Friday, October 17th, marked the UN International Day for the Eradication of Poverty, and earlier this week bloggers worldwide united on Blog Action Day 08 to focus attention on the poverty issue.
As I prepare in a couple of months to return to London to begin work full-time with Survivors Fund, an organisation that is involved in poverty-relief through its support of vulnerable survivors of the Rwandan genocide, it is an area which holds a particular interest.
Thus, I thought that this would prove to be the perfect opportunity to post on the policies of the respective candidates on poverty – domestically and internationally.
The issue was most comprehensively addressed at the Clinton Global Initiative last month, where both McCain and Obama spoke to the assembled gathering of the world’s great and the good at the invitation of Former President Bill Clinton.
For a comparison I referred to VoteGopher.com, a website set up by a team of Harvard students to provide information on the election for young people by young people.
The main difference they conclude is the role of Government in poverty-relief policies, with Obama advocating Government intervention to address the issue through a job creation programme, indexed minimum wage and affordable housing trust fund.
For McCain, this smacks of “socialism” – still a sinister spectre across America, the legacy of Joseph McCarthy’s blitz on the “red menace” in 1950s. This tarnishing of Obama with the socialist brush is a major plank of McCain’s aggressive campaign strategy, bolstered of late with robo-calls. His policies are focused on minimising government intervention, to enable nonprofit and religious organisations to provide aid.

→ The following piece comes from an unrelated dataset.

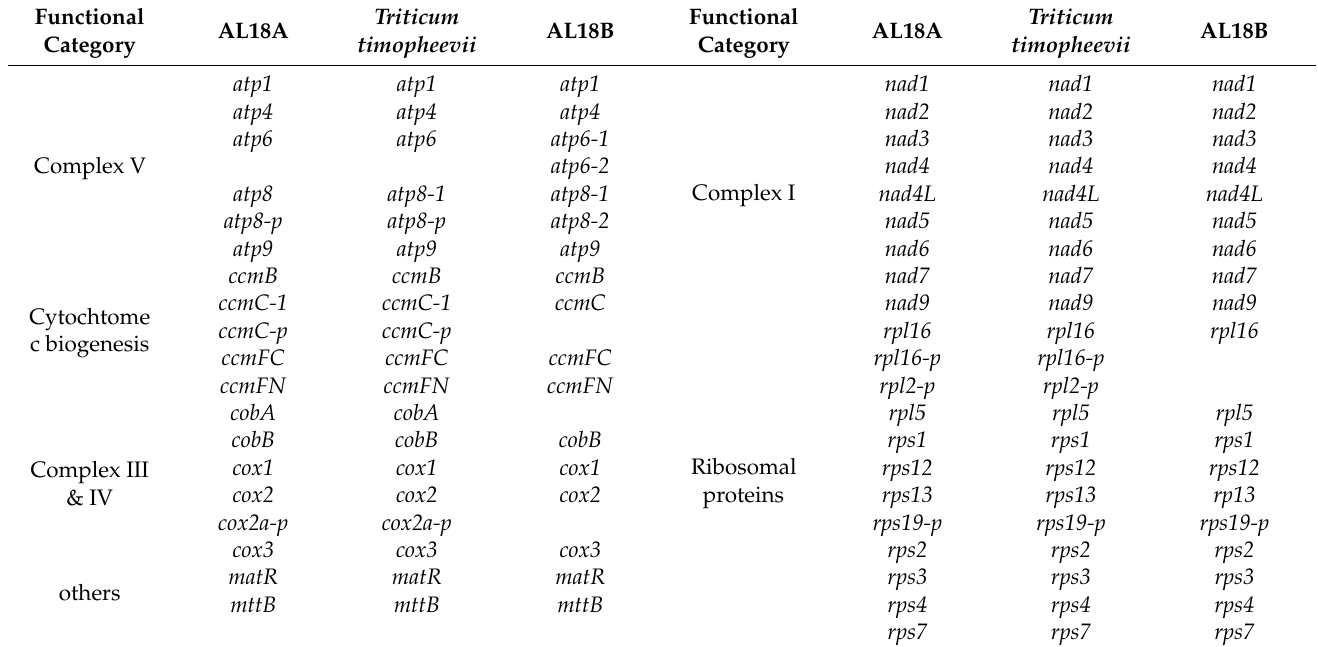
Table 3. Comparison of coding genes in different mitochondrial genomes.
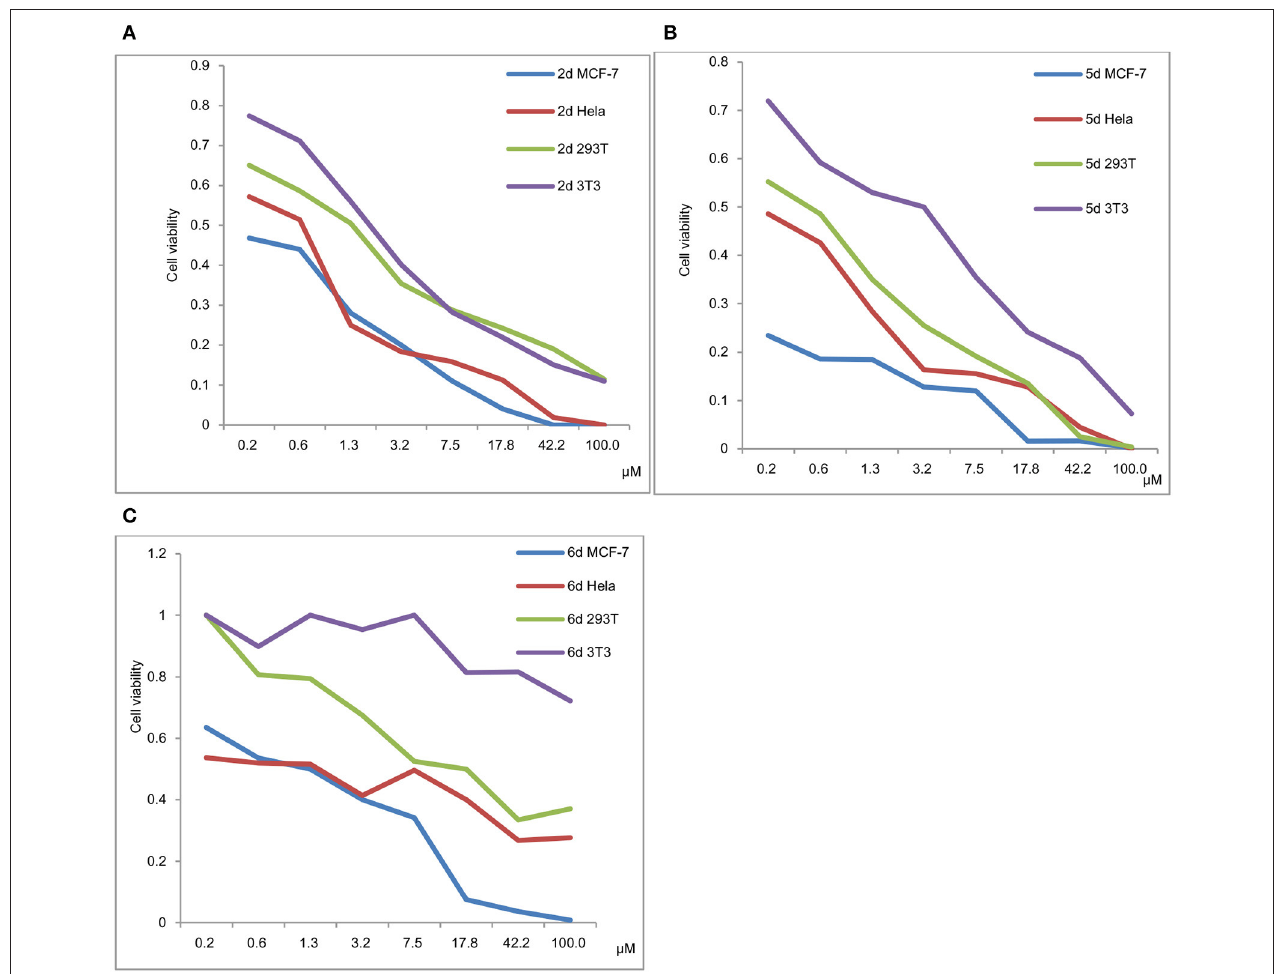
FIGURE 4 | (A) Viability of MCF-7, HeLa, 293T and 3T3 in a 48h incubation assay ( 2d ). (B) Viability of MCF-7, HeLa, 293T and 3T3 in a 48h incubation assay ( 5d ). (C) Viability of MCF-7, HeLa, 293T and 3T3 in a 48h incubation assay ( 6d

Internationally, Obama’s focus will be centred on primary education and healthcare pledging to authorise a US contribution of $48 billion to the Global Fund over a five-year duration – interestingly one of the positive legacies of the George W. Bush Administration. McCain has been less specific, not committing any funding, but calling on an increase in aid to promote development, opportunities and eradicate disease.
However the full effect of the financial crisis on policies is still to play out. The Founder of the UN Millennium Development Goals Campaign, Eveline Herfkens, made the point this Friday: “When the financial markets sneeze, the poor get pneumonia.” For all our sakes, let us hope that we do not see the poverty of politics in addressing this vital issue.